The notion of bringing historic properties into the 21C is filled with romance. What could be more delightful than utilizing the beauty of Victorian or Craftsman architecture through carefully conceived renovation?

Here are some “mistakes” to avoid when doing such renovations:

  1. Cap your enthusiasm to jump right in with researching the history of the house, the neighbor and the times in which it was built.
    1. Look at old maps available through the US Geological Survey.
    2. Educate yourself about the proper, suitable materials for the house’s specific location and climate
    3. Visit the local historical museum to research period rooms based upon the home’s era
    4. Look at historical precedence, room proportions, molding shapes and style differentiations
  2. Remember that DIY mistakes can be costly
    1. “Cosmetic improvements that do not affect systems in the house are usually safe DIY projects,” said Naomi Miroglio of Architectural Resources Group in San Francisco.
    2. Leave electrical and plumbing work to professionals
    3. “If finishes (and faucets) need to be moved or walls opened up, leave it to professionals,” advises Moroglio.

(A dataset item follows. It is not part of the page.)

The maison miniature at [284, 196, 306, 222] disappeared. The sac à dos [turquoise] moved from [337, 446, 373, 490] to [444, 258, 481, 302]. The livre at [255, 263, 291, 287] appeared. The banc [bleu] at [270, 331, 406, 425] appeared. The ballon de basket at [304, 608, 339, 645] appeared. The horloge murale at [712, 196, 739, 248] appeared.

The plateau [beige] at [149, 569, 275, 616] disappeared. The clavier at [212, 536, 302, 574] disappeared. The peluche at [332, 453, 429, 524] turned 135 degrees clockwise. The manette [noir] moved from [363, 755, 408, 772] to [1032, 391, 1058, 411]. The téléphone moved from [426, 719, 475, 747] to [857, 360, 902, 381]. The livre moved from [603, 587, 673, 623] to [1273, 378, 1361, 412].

  3. Added pristine, new elements ought to retain some of the “aged or arrested decay” look.
    1. According to architect Adam Zimmerman of the Zimmerman Workshop, “The new will highlight how dilapidated the old really look.”
    2. Borrow baseboards from rooms in other parts of the house.

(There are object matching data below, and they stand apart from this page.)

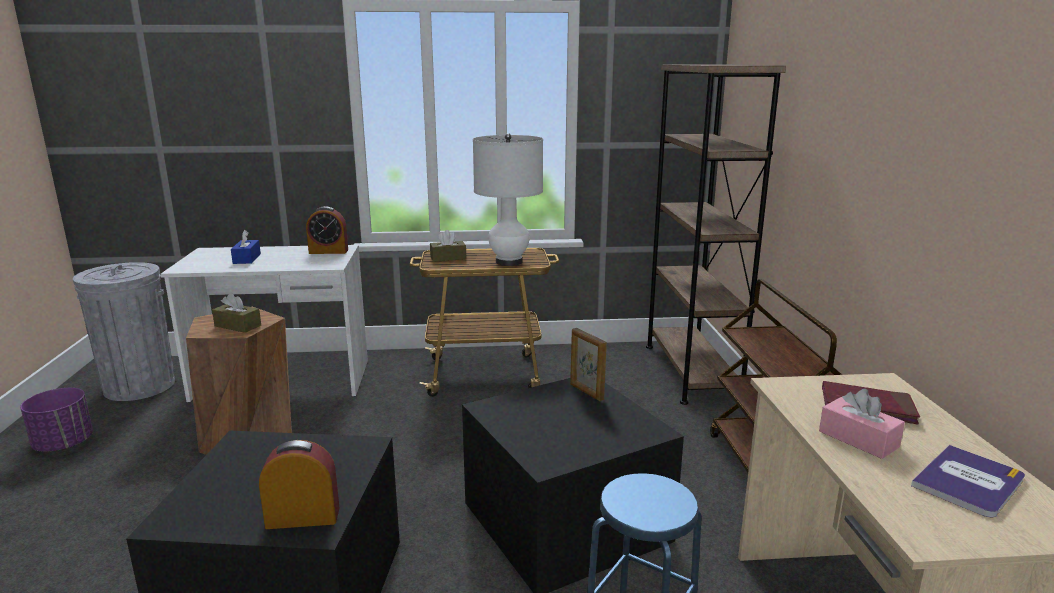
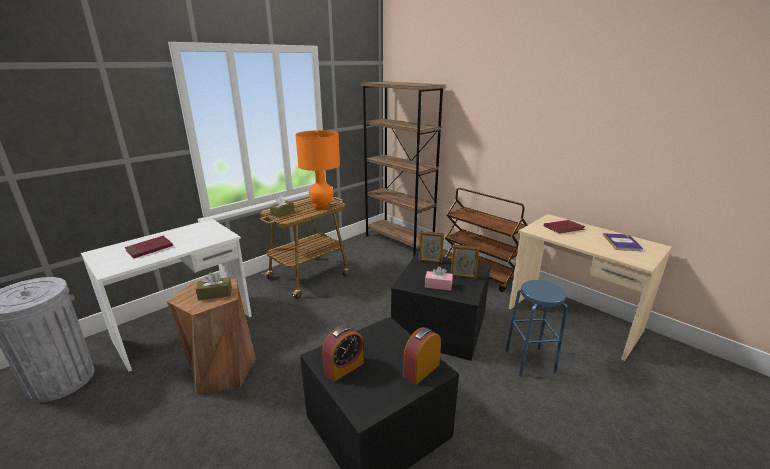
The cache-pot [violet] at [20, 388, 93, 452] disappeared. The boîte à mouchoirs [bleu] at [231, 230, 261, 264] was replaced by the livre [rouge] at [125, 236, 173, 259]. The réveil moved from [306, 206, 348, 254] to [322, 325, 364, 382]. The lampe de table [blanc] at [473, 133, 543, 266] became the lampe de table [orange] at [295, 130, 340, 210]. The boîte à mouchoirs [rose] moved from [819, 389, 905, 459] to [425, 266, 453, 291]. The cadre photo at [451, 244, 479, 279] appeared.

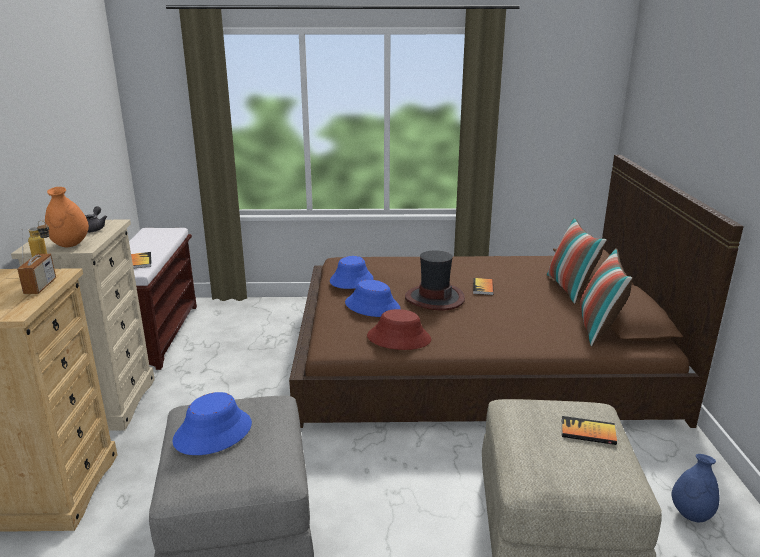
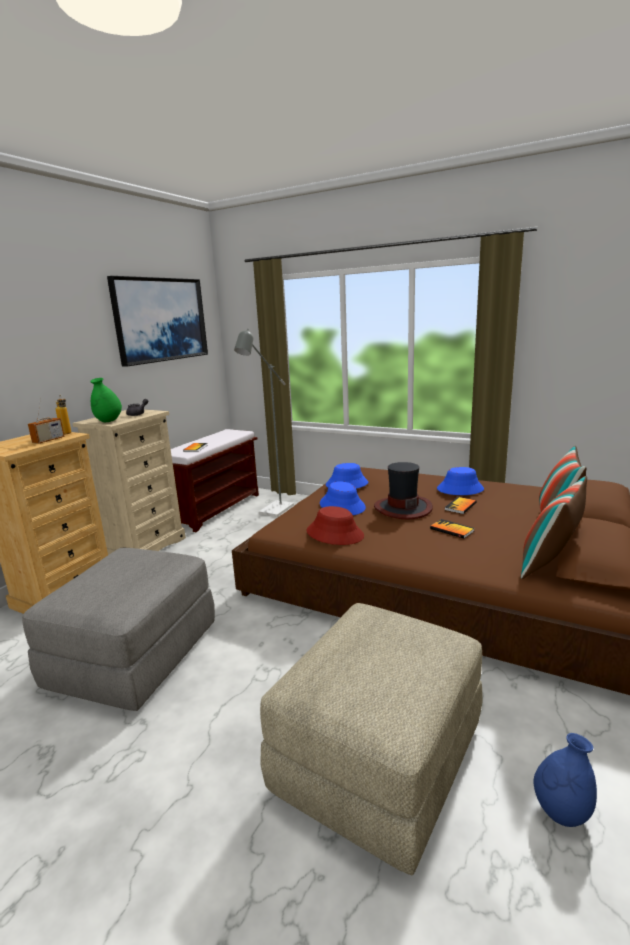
The vase [orange] at [45, 187, 89, 247] became the vase [vert] at [90, 378, 122, 422]. The chapeau [bleu] moved from [173, 392, 252, 455] to [437, 467, 484, 495]. The livre moved from [562, 416, 617, 445] to [430, 519, 474, 538]. The tableau at [107, 276, 208, 367] appeared. The lampadaire [gris] at [234, 329, 294, 517] appeared.

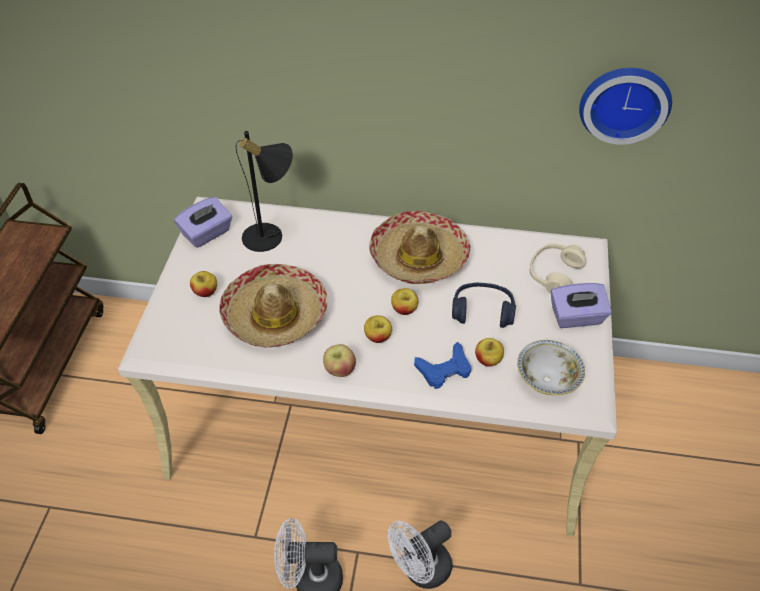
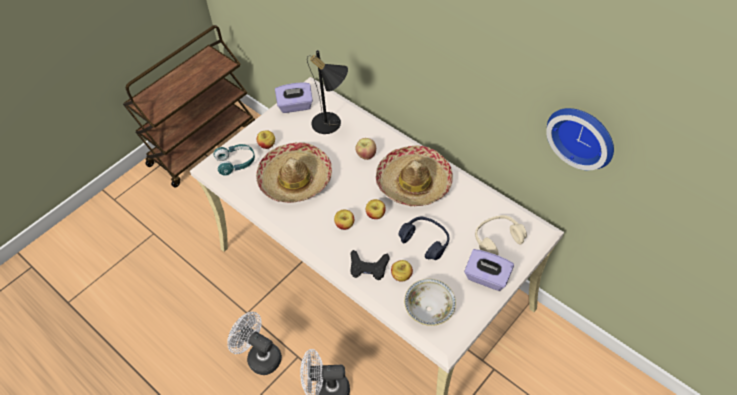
The pomme moved from [323, 344, 356, 377] to [355, 138, 376, 160]. The manette [bleu] at [414, 342, 471, 389] became the manette [noir] at [350, 250, 390, 280]. The casque audio [turquoise] at [213, 144, 255, 176] appeared.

    3. If you have to match new elements within the same room, make sure to use similar style and scale and then break the old and new so the two styles are not in direct contact.
  4. Tiptoe around technology.
    1. The nature of tech today means there is NO NEED to rewire a house to install tech.
    2. Install high-tech devices out of eyeshot…install a thermostat in the closet and use hidden sensors, for example.
  5. Be cautious about moving/removing walls
    1. Since older floor plans can clash with modern-day living and aesthetics, make sure to work with the original spatial organization
    2. Also remember that value is directly related to square footage, kitchens and the number of bed/bathrooms
    3. Most architects agree that adding square footage when done with care to historic houses is completely acceptable.


Miraglio’s last words of advice…”It’s always more sustainable to keep something rather than replace it.”